I interpret this as requiring you to have your CHL whenever you possess a handgun, and display it when asked by a peace officer.

However, at least one LEO who is a forum member said he would give a pass to a citizen who had forgotten his wallet. The police can look up your driver license information and confirm that you have a CHL.

Anywhere within reach inside your vehicle is "on or about your person," unless it is under control of another person.

There have been interesting and conflicting cases in this area, where everyone in the car was found guilty, or all were acquitted.

- Jim
by seamusTX
Tue Sep 11, 2007 8:29 pm
Forum: 2007 Texas Legislative Session
Topic: our new "Castle Doctrine"
Replies: 37
Views: 9960

"Castle doctrine" is a political bumper sticker, even if it is used by the good guys.

We had two completely separate bills passed into law this year:
  • S.B. 378 removed any suggestion of a duty to retreat in any place where you have a right to be.
  • H.B. 1815 made it legal for anyone to carry a concealed handgun in their vehicle.
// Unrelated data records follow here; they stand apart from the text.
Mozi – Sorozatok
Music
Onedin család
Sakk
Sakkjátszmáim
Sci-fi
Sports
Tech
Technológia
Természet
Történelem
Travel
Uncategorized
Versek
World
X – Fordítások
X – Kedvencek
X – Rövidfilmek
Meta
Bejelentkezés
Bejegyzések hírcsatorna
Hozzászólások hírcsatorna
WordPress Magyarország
There are some "ifs and ands" which you can look up.
These laws modified different sections of the penal code, Chapter 9 and Article 46.02.
http://www.capitol.state.tx.us/BillLook ... Bill=SB378
http://www.capitol.state.tx.us/BillLook ... ill=HB1815

- Jim
by seamusTX
Sat Sep 08, 2007 9:27 am
Forum: 2007 Texas Legislative Session
Topic: our new "Castle Doctrine"
Replies: 37
Views: 9960

You are correct. Anyone who is not a gang member and who can legally possess firearms can have a concealed handgun in a vehicle.

But IMO, if you have a CHL, you must have the CHL with you and present it if asked for identification by a peace officer.